Text shown:
===

Optimising Haskell, example 3

Another example of optimising Haskell, this time looking at the Advent of Code 2022 day 16 puzzle and my original solution to it. This post is more about manipulating the problem description and picking better methods, rather than raw optimisation of Haskell code.

Compressing the cave

The first thing was to look at the structure of the problem. The task is to find a path though a graph (a set of connected rooms), where some nodes have a score if you visit them, and to maximise that score within some time limit. The full task description has 62 rooms, of which only 15 have such a score; the others are there simply to add a cost to moving from room to room.

The map of my cave

That means the first optimisation is to "compress" the cave into a form that only has the rooms with scores, and to find the shortest-path cost between each pair of scoring rooms.

First, I needed to modify the Cave data structure to hold this new representation. The main changes is that each tunnel between rooms now comes with a tunnelLength. The other thing is that the time elapsed exploring the cave can't be computing simply from the number of rooms visited; instead, it's convenient to store it in the SearchState.

type RoomID = String

data Tunnel = Tunnel { _tunnelTo :: RoomID, _tunnelLength :: Int}
    deriving (Eq, Show, Ord)
makeLenses ''Tunnel

data Room = Room 
    { _flowRate :: Int
    , _tunnels :: S.Set Tunnel
    } deriving (Eq, Show, Ord)
makeLenses ''Room

data SingleSearchState = SingleSearchState
    { _currentRoom :: RoomID
    , _currentTime :: Int
    , _sOpenValves :: S.Set RoomID
    } deriving (Eq, Show, Ord)
makeLenses ''SingleSearchState

data DoubleSearchState = DoubleSearchState
    { _personRoom :: RoomID
    , _personTime :: Int
    , _elephantRoom :: RoomID
    , _elephantTime :: Int
    , _dOpenValves :: S.Set RoomID
    } deriving (Eq, Show, Ord)

===

Data supplied:
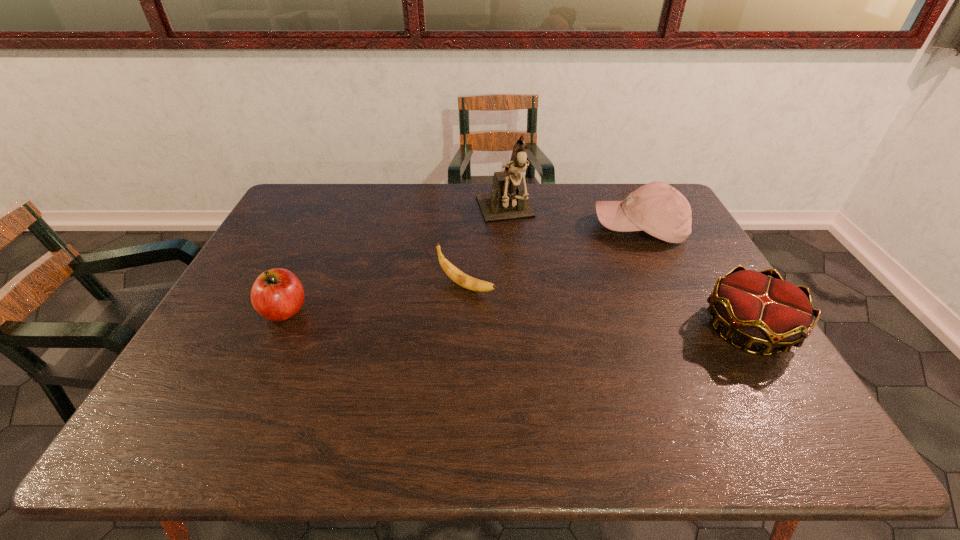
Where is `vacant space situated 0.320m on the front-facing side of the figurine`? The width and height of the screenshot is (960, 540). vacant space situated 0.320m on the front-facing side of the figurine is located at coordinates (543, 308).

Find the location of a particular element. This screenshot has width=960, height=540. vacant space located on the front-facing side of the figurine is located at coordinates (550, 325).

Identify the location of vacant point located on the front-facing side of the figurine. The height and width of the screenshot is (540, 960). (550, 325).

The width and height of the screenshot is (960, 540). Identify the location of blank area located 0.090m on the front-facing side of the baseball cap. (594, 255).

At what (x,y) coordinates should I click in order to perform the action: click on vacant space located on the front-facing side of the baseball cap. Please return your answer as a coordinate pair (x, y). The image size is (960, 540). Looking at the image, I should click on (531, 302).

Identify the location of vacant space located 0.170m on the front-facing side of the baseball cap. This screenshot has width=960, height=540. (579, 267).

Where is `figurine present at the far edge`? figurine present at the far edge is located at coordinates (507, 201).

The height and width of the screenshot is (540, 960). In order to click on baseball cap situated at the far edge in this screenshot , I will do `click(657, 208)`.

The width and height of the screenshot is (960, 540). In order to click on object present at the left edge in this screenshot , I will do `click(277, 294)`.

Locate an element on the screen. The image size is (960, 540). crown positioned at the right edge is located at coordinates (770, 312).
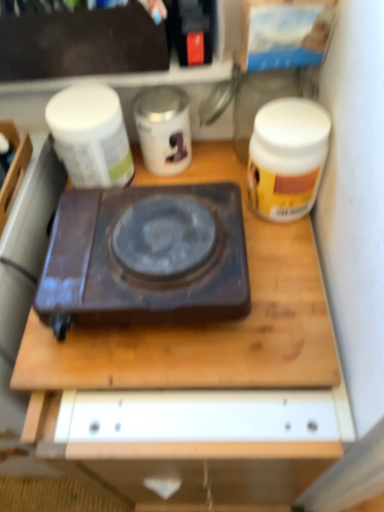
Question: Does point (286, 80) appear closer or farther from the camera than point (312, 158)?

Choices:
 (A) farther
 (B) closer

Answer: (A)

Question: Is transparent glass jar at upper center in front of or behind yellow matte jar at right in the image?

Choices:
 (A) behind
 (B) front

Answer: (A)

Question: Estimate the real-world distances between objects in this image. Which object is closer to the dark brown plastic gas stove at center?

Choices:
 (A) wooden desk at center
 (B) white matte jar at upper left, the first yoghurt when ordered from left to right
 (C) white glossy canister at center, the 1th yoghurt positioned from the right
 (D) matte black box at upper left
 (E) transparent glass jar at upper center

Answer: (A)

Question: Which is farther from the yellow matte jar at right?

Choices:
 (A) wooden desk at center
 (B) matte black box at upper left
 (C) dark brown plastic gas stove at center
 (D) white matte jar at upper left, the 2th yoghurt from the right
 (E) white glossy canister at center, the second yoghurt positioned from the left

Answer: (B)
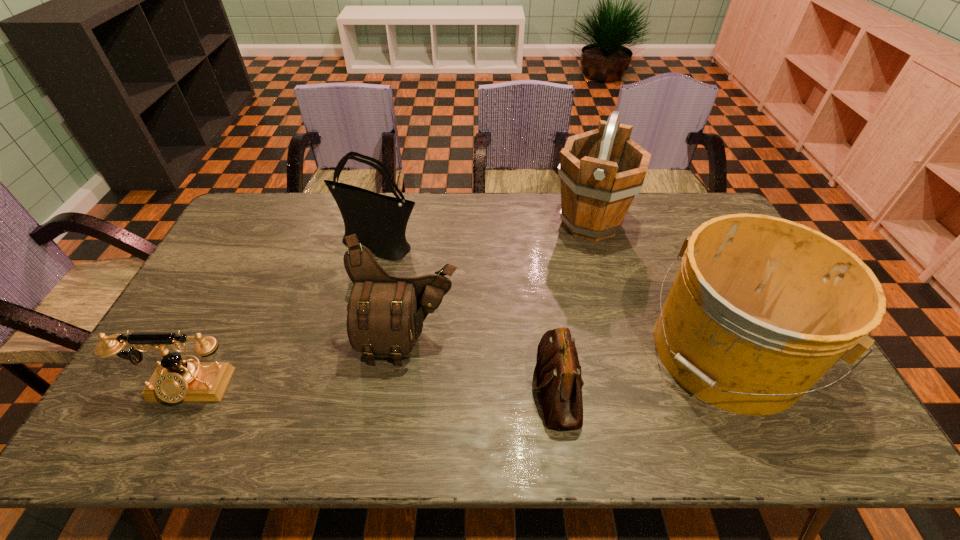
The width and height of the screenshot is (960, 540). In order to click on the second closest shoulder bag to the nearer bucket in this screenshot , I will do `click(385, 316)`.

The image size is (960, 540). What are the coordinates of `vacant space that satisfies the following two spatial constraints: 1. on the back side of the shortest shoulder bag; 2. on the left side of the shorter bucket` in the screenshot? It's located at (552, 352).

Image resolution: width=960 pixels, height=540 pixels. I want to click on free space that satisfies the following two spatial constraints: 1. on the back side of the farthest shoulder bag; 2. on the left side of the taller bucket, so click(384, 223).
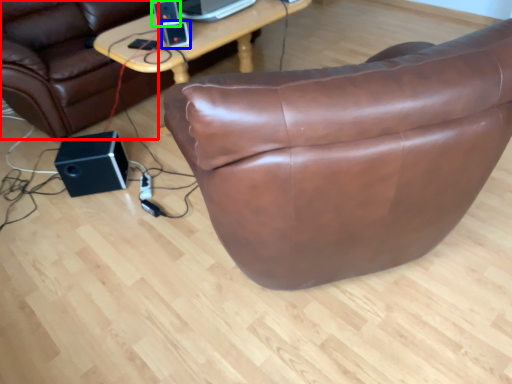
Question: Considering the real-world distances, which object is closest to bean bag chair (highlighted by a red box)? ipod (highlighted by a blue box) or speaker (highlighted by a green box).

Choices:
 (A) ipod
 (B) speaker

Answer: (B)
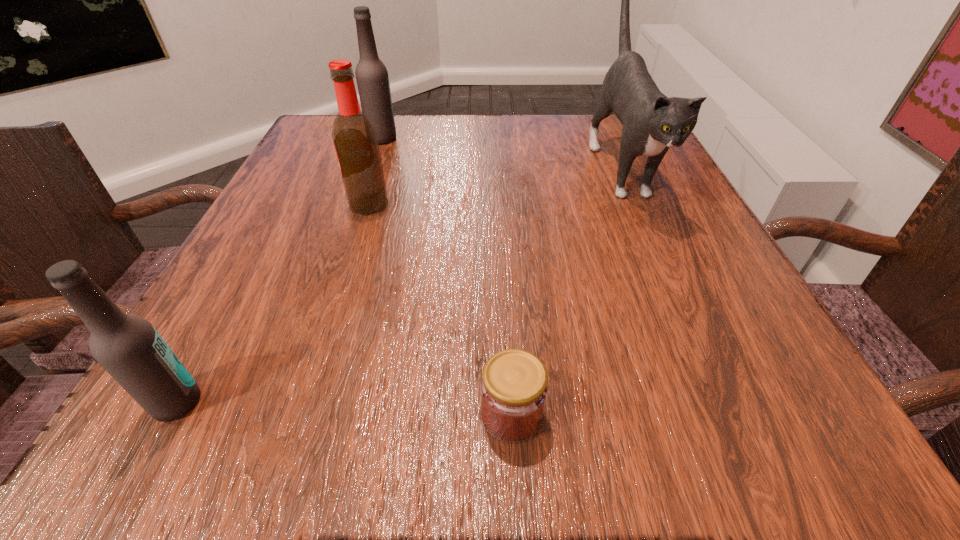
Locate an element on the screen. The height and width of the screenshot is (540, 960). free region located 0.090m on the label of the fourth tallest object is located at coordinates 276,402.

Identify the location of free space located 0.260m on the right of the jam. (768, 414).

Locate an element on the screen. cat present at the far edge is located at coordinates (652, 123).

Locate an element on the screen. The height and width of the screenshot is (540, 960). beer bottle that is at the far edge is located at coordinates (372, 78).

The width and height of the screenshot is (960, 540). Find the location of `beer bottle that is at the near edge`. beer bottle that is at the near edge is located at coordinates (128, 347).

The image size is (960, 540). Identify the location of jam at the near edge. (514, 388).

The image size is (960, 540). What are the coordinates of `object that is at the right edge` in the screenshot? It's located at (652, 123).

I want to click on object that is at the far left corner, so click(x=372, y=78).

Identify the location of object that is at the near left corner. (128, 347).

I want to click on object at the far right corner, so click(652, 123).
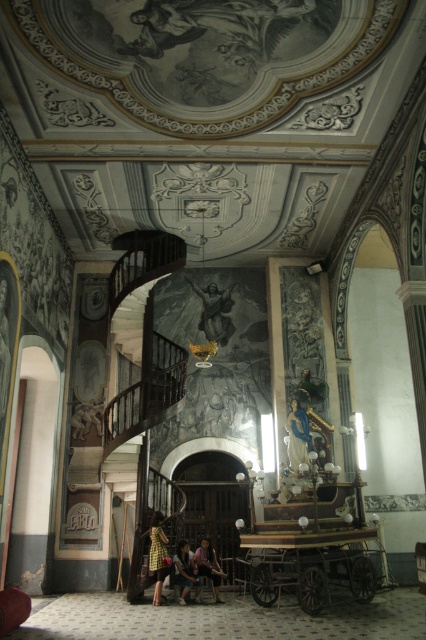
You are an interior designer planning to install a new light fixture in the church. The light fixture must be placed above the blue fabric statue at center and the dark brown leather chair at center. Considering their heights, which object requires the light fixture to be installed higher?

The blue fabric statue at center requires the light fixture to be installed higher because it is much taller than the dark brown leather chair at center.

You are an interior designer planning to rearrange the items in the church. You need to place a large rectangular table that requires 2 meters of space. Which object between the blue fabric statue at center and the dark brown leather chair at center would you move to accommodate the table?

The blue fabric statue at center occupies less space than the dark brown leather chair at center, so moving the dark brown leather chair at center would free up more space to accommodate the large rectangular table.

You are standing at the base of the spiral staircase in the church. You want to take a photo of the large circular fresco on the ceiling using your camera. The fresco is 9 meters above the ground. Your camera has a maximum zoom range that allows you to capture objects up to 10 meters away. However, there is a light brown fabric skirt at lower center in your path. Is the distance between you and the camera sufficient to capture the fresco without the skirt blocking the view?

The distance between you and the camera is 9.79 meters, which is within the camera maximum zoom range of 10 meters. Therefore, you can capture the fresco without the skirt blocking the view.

===

Work to complete:
A - For each statement, say yes or no on whether it agrees with the Haskell post, and quote the words that decide it. (i) The full puzzle has 62 rooms, and 15 of them have a score. (ii) The post is mainly about raw optimization of Haskell code. (iii) In the new version, each tunnel between rooms carries a length.
B - List every field of the DoubleSearchState type in the Haskell post.
C - Transcribe the Haskell post from "Another example of" to "of scoring rooms.".
The rows are separate material and have no link to the Haskell post.

Task-by-task outputs:
A -
(i) Yes: "The full task description has 62 rooms, of which only 15 have such a score"
(ii) No: "This post is more about manipulating the problem description and picking better methods, rather than raw optimisation of Haskell code."
(iii) Yes: "each tunnel between rooms now comes with a tunnelLength"

B - _personRoom, _personTime, _elephantRoom, _elephantTime, _dOpenValves

C -
Another example of optimising Haskell, this time looking at the Advent of Code 2022 day 16 puzzle and my original solution to it. This post is more about manipulating the problem description and picking better methods, rather than raw optimisation of Haskell code.

Compressing the cave

The first thing was to look at the structure of the problem. The task is to find a path though a graph (a set of connected rooms), where some nodes have a score if you visit them, and to maximise that score within some time limit. The full task description has 62 rooms, of which only 15 have such a score; the others are there simply to add a cost to moving from room to room.

The map of my cave

That means the first optimisation is to "compress" the cave into a form that only has the rooms with scores, and to find the shortest-path cost between each pair of scoring rooms.